### ZADANIA PISEMNE:
1. Przepisz słowo w słowo fragment tekstu źródłowego od słów "To ciekawy przypadek, bo o ile" aż do słów "drugie miejsce w tabeli." włącznie.
2. Podaj w mianowniku nazwiska wszystkich piłkarzy, o których wspomina tekst źródłowy.
------ TEKST ŹRÓDŁOWY ------
Jeszcze jeden napastnik, który dobrze wyglądał w Piaście Gliwice, a później już niekoniecznie. Rubenowi Jurado znudziło się krążenie między Polską a Hiszpanią, więc po czasie spędzonym w Arce zaczepił się w cypryjskim AEL-u Limassol. I jeśli regularnie płacą, to nie narzeka, bo walczy o mistrzostwo i w 12 meczach zapakował 7 bramek. Lepsi są tylko dwaj gracze w całej lidze.

SERBIA

To ciekawy przypadek, bo o ile przy Aleksiciu tylko tak dla efektu zapytaliśmy, czy pamiętacie, o tyle Nermin Haskić to zapewne dla was kompletny anonim. Nic dziwnego, bo mówimy o gościu, który do ekstraklasy się nawet nie doczłapał, spędził jedynie pół roku w pierwszoligowym Podbeskidziu. Strzelił trzy gole i zaliczył trzy asysty, bielszczanie chcieli go nawet wykupić z Żyliny, ale to się nie udało. Zamiast tego był sezon w MFK Ruzomberok, a następnie po Bośniaka sięgnęła ekipa Radnicki Nisz. I co? I 29-letni chłop jest odkryciem ligi, wiceliderem strzelców, a jego drużyna zajmuje drugie miejsce w tabeli.
------ POZYCJE ZBIORU DANYCH ------
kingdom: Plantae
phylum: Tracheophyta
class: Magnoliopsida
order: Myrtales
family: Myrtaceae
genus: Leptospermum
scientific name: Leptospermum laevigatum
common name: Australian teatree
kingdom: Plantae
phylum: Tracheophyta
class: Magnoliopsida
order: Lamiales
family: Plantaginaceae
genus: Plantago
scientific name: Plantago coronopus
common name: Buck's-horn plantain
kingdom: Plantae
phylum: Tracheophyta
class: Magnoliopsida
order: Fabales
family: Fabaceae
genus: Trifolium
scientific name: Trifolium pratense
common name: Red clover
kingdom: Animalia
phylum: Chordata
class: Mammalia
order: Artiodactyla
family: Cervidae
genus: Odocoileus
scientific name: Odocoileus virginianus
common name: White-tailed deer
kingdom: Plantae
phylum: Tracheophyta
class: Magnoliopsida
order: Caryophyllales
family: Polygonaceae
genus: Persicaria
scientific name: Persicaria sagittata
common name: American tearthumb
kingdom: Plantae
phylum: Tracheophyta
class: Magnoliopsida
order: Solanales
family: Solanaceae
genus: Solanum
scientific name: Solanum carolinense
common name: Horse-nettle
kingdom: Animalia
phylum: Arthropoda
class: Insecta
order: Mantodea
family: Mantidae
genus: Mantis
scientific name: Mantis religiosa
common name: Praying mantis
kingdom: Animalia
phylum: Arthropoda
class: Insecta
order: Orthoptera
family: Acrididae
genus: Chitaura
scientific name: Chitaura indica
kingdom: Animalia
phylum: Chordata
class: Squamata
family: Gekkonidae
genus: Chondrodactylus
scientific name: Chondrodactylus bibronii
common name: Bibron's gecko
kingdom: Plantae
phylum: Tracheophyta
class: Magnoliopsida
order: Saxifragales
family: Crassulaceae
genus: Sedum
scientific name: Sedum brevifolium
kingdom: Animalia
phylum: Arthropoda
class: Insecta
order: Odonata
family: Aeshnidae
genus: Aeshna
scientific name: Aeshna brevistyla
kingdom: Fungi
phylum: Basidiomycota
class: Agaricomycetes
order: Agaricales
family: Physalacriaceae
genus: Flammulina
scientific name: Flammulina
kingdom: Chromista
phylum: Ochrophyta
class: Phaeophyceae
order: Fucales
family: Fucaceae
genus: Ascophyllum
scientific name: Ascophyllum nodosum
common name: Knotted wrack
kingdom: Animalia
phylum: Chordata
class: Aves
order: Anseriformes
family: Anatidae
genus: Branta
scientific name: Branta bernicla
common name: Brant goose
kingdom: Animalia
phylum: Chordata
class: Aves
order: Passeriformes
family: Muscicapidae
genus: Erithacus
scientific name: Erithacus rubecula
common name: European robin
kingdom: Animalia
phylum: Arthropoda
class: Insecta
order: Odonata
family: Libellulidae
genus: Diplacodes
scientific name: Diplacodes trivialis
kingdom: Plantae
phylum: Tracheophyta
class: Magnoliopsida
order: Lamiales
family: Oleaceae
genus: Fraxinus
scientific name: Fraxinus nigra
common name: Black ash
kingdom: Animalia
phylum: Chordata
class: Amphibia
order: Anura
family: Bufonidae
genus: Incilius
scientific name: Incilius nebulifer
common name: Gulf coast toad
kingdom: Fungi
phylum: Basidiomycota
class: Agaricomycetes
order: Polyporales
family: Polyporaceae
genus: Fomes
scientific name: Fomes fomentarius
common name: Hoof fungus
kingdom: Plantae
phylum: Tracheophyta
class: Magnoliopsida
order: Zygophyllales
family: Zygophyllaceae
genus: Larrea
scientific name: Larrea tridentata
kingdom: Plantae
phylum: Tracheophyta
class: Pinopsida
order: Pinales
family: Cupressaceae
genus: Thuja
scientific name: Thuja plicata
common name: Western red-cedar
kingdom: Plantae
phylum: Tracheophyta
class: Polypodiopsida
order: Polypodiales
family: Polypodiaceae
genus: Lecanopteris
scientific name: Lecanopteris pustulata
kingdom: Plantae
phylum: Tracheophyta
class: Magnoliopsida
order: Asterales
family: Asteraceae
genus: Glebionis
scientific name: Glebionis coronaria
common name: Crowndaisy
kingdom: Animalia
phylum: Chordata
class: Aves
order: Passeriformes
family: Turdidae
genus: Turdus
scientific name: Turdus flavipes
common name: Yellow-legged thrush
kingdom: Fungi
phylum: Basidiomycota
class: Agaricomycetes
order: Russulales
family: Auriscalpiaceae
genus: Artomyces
------
### ODPOWIEDZI DO ĆWICZENIA:
1.
To ciekawy przypadek, bo o ile przy Aleksiciu tylko tak dla efektu zapytaliśmy, czy pamiętacie, o tyle Nermin Haskić to zapewne dla was kompletny anonim. Nic dziwnego, bo mówimy o gościu, który do ekstraklasy się nawet nie doczłapał, spędził jedynie pół roku w pierwszoligowym Podbeskidziu. Strzelił trzy gole i zaliczył trzy asysty, bielszczanie chcieli go nawet wykupić z Żyliny, ale to się nie udało. Zamiast tego był sezon w MFK Ruzomberok, a następnie po Bośniaka sięgnęła ekipa Radnicki Nisz. I co? I 29-letni chłop jest odkryciem ligi, wiceliderem strzelców, a jego drużyna zajmuje drugie miejsce w tabeli.

2. Ruben Jurado, Aleksić, Nermin Haskić